Image Credit: Sotheby’s Sold for: $236.4 million
After a fierce 20-minute bidding war at Sotheby’s on November 18, this painting by Klimt cemented its place in history by becoming the second most expensive artwork ever sold at auction, trailing only Leonardo Da Vinci’s Salvator Mundi (ca. 1500), which sold for $450.3 million. The Klimt was the cover lot of Sotheby’s single-owner Leonard A. Lauder Collection sale, which featured 55 works valued at over $400 million.

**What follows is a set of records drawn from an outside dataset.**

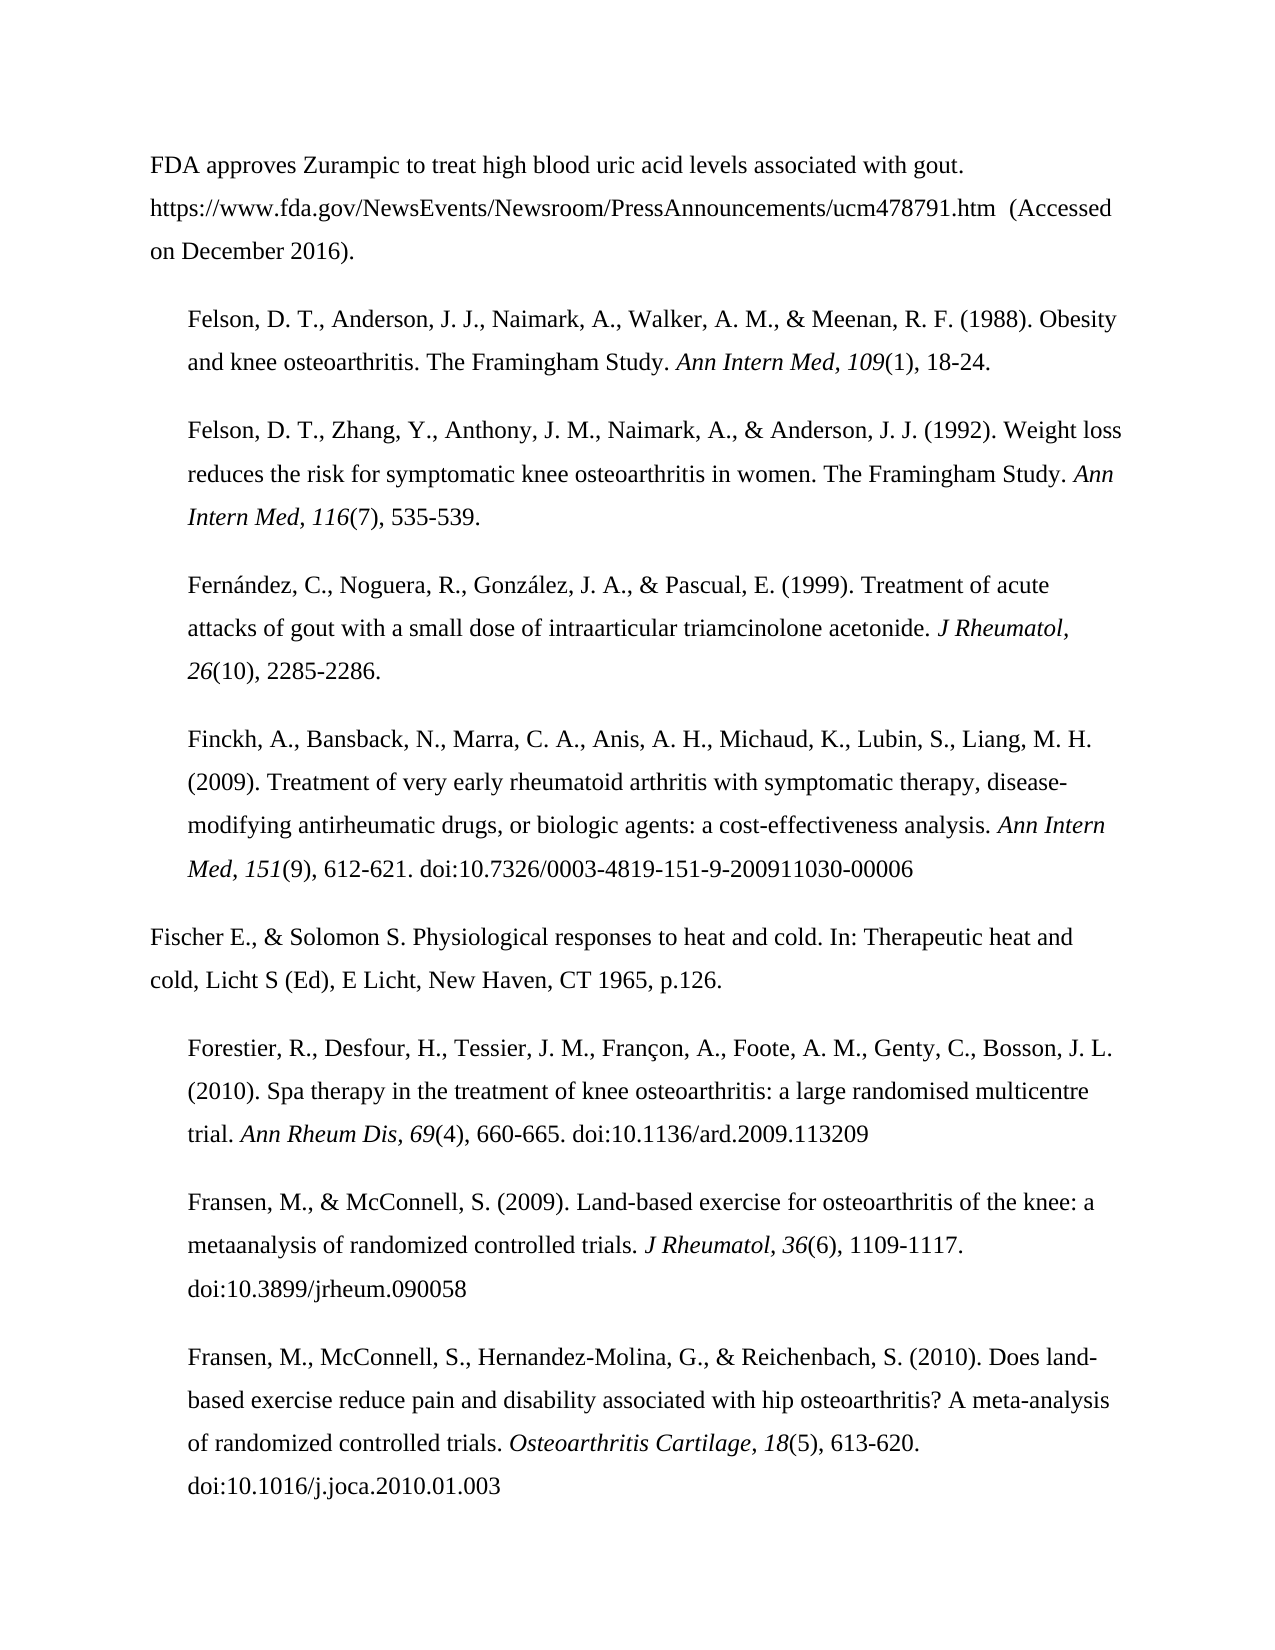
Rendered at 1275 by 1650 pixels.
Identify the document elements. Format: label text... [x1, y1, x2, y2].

text Forestier, R., Desfour, H., Tessier, J. M., Françon, A., Foote, A. M., Genty, C., Bosson, J. L. (2010). Spa therapy in the treatment of knee osteoarthritis: a large randomised multicentre trial. Ann Rheum Dis, 69(4), 660-665. doi:10.1136/ard.2009.113209 [187, 1033, 1125, 1148]
text Felson, D. T., Anderson, J. J., Naimark, A., Walker, A. M., & Meenan, R. F. (1988). Obesity and knee osteoarthritis. The Framingham Study. Ann Intern Med, 109(1), 18-24. [187, 304, 1125, 376]
text Fischer E., & Solomon S. Physiological responses to heat and cold. In: Therapeutic heat and cold, Licht S (Ed), E Licht, New Haven, CT 1965, p.126. [150, 922, 1125, 994]
text Felson, D. T., Zhang, Y., Anthony, J. M., Naimark, A., & Anderson, J. J. (1992). Weight loss reduces the risk for symptomatic knee osteoarthritis in women. The Framingham Study. Ann Intern Med, 116(7), 535-539. [187, 416, 1125, 531]
text Finckh, A., Bansback, N., Marra, C. A., Anis, A. H., Michaud, K., Lubin, S., Liang, M. H. (2009). Treatment of very early rheumatoid arthritis with symptomatic therapy, disease-modifying antirheumatic drugs, or biologic agents: a cost-effectiveness analysis. Ann Intern Med, 151(9), 612-621. doi:10.7326/0003-4819-151-9-200911030-00006 [187, 724, 1125, 882]
text Fransen, M., & McConnell, S. (2009). Land-based exercise for osteoarthritis of the knee: a metaanalysis of randomized controlled trials. J Rheumatol, 36(6), 1109-1117. doi:10.3899/jrheum.090058 [187, 1187, 1125, 1302]
text Fransen, M., McConnell, S., Hernandez-Molina, G., & Reichenbach, S. (2010). Does land-based exercise reduce pain and disability associated with hip osteoarthritis? A meta-analysis of randomized controlled trials. Osteoarthritis Cartilage, 18(5), 613-620. doi:10.1016/j.joca.2010.01.003 [187, 1342, 1125, 1500]
text Fernández, C., Noguera, R., González, J. A., & Pascual, E. (1999). Treatment of acute attacks of gout with a small dose of intraarticular triamcinolone acetonide. J Rheumatol, 26(10), 2285-2286. [187, 570, 1125, 685]
text FDA approves Zurampic to treat high blood uric acid levels associated with gout. https://www.fda.gov/NewsEvents/Newsroom/PressAnnouncements/ucm478791.htm (Accessed on December 2016). [150, 150, 1125, 265]
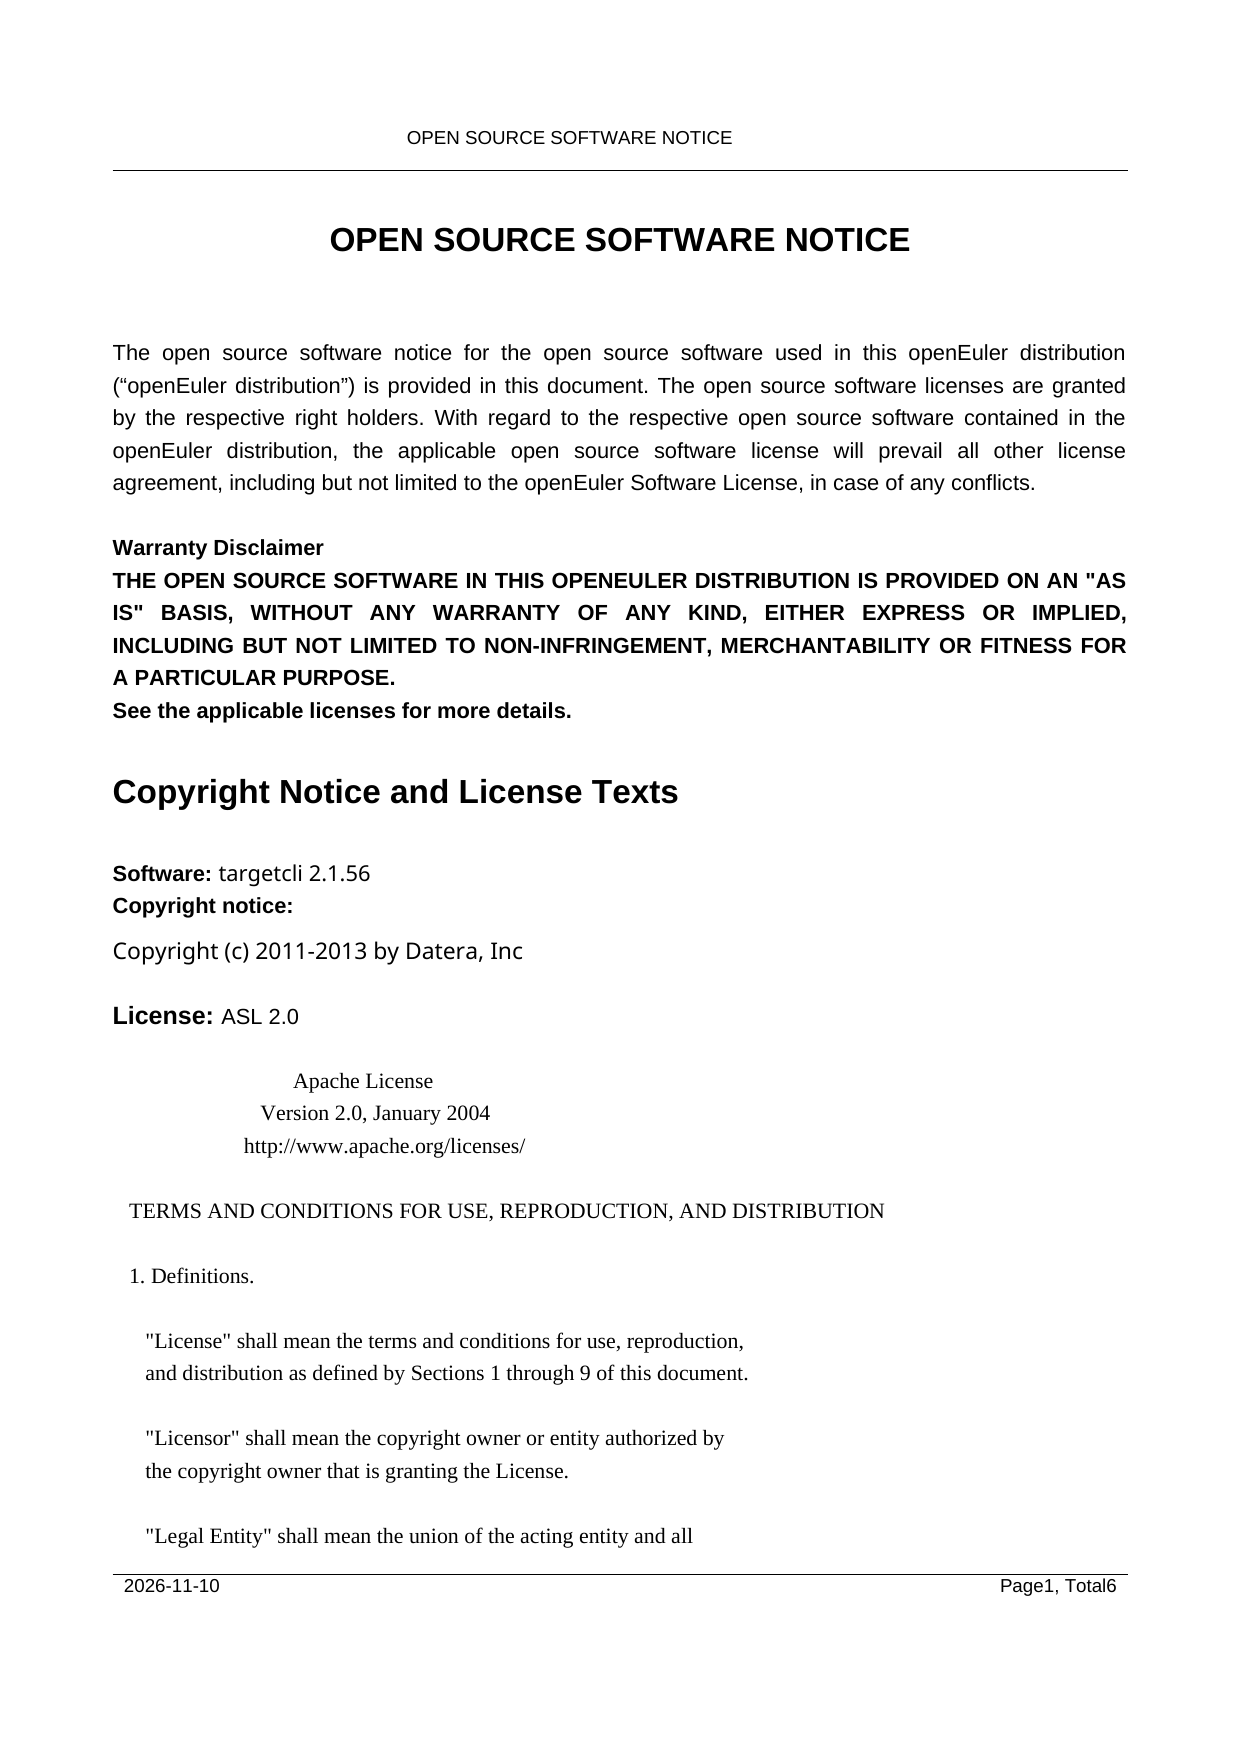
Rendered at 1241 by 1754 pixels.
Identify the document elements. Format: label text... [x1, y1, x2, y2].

title Software: targetcli 2.1.56 [112, 856, 1128, 889]
text Copyright Notice and License Texts [112, 759, 1128, 824]
text License: ASL 2.0 [112, 999, 1128, 1031]
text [112, 1031, 1128, 1551]
text Copyright (c) 2011-2013 by Datera, Inc [112, 934, 1128, 999]
text THE OPEN SOURCE SOFTWARE IN THIS OPENEULER DISTRIBUTION IS PROVIDED ON AN "AS IS" BASIS, WITHOUT ANY WARRANTY OF ANY KIND, EITHER EXPRESS OR IMPLIED, INCLUDING BUT NOT LIMITED TO NON-INFRINGEMENT, MERCHANTABILITY OR FITNESS FOR A PARTICULAR PURPOSE. See the applicable licenses for more details. [112, 564, 1128, 726]
text Warranty Disclaimer [112, 531, 1128, 564]
text OPEN SOURCE SOFTWARE NOTICE [112, 206, 1128, 271]
text Copyright notice: [112, 889, 1128, 921]
text The open source software notice for the open source software used in this openEuler distribution (“openEuler distribution”) is provided in this document. The open source software licenses are granted by the respective right holders. With regard to the respective open source software contained in the openEuler distribution, the applicable open source software license will prevail all other license agreement, including but not limited to the openEuler Software License, in case of any conflicts. [112, 336, 1128, 499]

Portrait of Elisabeth Lederer is widely considered one of Klimt’s most intricately conceived late portraits, begun when the artist was at the height of his powers and completed after nearly three years of revisions. Commissioned by the family that served as Klimt’s most important patrons, the work survived confiscation during the Nazi era and was restituted in 1948 before entering Lauder’s collection. It marks one of only two full-length portraits by Klimt still in private hands.
And, if the rumors are true, it’s possible this work enters a museum collection soon enough: Sheikh Mohamed bin Zayed Al Nahyan, the United Arab Emirates’s president, has been reported as the buyer of the work. Perhaps Zayed is planning on adding it to the collection of the recently opened Zayed National Museum in Abu Dhabi.